Mosseri a reconnu le 25 août que l'utilisation de Take a Break restait dans les faibles pourcentages à un chiffre chez les adolescents avant septembre 2024. Instagram avait pourtant indiqué dès les premiers tests que plus de 90 % des jeunes qui choisissaient d'activer la fonction la conservaient.
Le problème n'était donc pas nécessairement son fonctionnement. Il fallait déjà que l'utilisateur aille la chercher.
Un réglage par défaut vaut parfois davantage qu'une nouvelle fonction
Take a Break encourage l'utilisateur à quitter Instagram après une certaine durée. Tant que cette option demandait une démarche volontaire, peu d'adolescents l'utilisaient. Son passage en réglage par défaut change mécaniquement la population à laquelle elle s'applique.
C'est précisément le type de choix de design que les procureurs généraux veulent faire examiner par le tribunal. Leur thèse est que Facebook et Instagram ont été construits autour de mécanismes encourageant un engagement prolongé et que certaines protections n'ont pas été déployées avec la même agressivité.
Meta répond que ses plateformes ont progressivement accumulé des protections pour les adolescents. En 2026, l'entreprise a notamment étendu les Teen Accounts et leurs réglages 13+ à Facebook, Instagram et Messenger, avec davantage de restrictions appliquées automatiquement.

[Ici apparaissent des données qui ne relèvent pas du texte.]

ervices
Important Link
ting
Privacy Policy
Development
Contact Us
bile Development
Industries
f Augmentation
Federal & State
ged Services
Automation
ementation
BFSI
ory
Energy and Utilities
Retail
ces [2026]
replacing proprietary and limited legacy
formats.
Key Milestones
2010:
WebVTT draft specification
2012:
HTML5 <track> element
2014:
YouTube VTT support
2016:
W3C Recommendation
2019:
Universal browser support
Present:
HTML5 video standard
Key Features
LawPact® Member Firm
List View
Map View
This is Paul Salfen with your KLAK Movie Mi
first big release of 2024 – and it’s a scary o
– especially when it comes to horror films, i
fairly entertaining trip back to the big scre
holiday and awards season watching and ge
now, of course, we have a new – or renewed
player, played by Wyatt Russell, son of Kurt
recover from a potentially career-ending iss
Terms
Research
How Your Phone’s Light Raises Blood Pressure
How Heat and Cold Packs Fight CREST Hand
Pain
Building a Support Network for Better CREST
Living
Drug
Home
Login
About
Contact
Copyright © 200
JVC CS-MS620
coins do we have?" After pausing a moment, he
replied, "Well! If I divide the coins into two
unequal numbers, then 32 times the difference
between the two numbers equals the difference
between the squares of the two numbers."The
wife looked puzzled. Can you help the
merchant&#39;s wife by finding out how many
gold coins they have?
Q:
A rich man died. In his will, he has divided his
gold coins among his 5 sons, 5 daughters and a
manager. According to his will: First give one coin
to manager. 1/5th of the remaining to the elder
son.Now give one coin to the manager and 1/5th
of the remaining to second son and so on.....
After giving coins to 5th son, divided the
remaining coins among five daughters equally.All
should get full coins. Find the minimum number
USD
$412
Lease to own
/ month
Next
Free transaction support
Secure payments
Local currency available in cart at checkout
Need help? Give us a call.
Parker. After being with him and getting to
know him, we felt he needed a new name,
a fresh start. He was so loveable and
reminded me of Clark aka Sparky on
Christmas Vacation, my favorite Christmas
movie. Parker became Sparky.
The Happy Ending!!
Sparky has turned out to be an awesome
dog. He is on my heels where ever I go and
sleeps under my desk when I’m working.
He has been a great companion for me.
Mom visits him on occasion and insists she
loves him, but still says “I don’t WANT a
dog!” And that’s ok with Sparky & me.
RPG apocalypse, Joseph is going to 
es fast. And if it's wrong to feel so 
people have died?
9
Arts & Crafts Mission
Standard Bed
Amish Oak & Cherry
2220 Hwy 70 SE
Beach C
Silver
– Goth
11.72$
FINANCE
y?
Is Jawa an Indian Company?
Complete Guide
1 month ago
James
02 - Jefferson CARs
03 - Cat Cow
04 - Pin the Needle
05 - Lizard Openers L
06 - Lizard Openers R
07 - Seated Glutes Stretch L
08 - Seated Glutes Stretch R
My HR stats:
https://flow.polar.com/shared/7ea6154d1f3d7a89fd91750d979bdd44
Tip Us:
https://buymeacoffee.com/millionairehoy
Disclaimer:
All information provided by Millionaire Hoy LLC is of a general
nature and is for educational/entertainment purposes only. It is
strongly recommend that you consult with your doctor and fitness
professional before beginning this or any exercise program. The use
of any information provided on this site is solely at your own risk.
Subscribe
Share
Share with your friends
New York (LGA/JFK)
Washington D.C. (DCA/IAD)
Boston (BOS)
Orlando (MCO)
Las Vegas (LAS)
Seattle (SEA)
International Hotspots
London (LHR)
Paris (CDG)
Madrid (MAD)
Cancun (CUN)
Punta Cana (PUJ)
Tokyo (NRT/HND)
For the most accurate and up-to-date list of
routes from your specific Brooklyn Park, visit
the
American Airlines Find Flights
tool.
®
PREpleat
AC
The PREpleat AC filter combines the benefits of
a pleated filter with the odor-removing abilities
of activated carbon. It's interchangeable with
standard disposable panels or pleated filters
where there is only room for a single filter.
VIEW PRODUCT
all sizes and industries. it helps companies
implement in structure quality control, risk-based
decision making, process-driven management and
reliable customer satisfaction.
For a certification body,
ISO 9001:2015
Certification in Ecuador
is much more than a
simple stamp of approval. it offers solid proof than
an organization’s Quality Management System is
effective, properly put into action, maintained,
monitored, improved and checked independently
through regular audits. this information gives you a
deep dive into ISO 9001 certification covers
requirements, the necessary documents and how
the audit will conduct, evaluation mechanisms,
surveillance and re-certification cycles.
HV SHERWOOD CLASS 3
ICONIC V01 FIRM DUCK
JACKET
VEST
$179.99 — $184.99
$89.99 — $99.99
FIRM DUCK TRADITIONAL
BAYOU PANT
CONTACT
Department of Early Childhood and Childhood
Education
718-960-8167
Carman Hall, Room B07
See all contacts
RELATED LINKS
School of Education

Les documents internes deviennent eux-mêmes une partie du débat produit
Avant le témoignage de Mosseri, Francesco Fogu, directeur du design produit d'Instagram, a été interrogé sur une présentation interne de 2023 consacrée à la sécurité des adolescents. Il a reconnu que certaines données avaient été retirées d'une diapositive, tout en précisant qu'un chiffre concerné apparaissait ailleurs dans la présentation.
Cette donnée indiquait que les adolescents sur Instagram étaient exposés 1,5 fois plus que les adultes à un ensemble de contenus comprenant intimidation, suicide, haine, nudité et violence. Les États utilisent cet épisode pour contester la manière dont les informations de sécurité circulaient jusqu'aux dirigeants.
Le second dossier technique concerne les données des enfants
Les 29 États poursuivent Meta pour des violations présumées de la Children's Online Privacy Protection Act. Ils affirment que l'entreprise collectait des données personnelles d'utilisateurs qu'elle savait âgés de moins de 13 ans sans notification ni consentement parental adéquats.
Le procès couvre également l'accusation selon laquelle certaines de ces données auraient servi à entraîner des modèles de machine learning et d'IA générative. Il s'agit d'une allégation des États, contestée par Meta, et non d'un fait établi par le tribunal à ce stade.
Meta a justement renforcé cette année ses systèmes d'assurance d'âge. L'entreprise explique utiliser l'IA pour placer automatiquement certains utilisateurs susceptibles d'être adolescents dans des expériences protégées et pour détecter les comptes pouvant appartenir à des enfants de moins de 13 ans. Meta précise que son analyse visuelle ne repose pas sur une reconnaissance biométrique d'identité.
Le procès pourrait maintenant s'arrêter avant de trancher ces questions
Le 26 août, Reuters a rapporté que Meta et plusieurs procureurs généraux avaient discuté d'un possible accord. Un règlement pourrait donc intervenir avant qu'une décision finale établisse jusqu'où les choix de design, les paramètres par défaut et les pratiques de données engagent juridiquement la responsabilité d'une plateforme.
Aucun accord définitif n'était confirmé lors du dernier contrôle.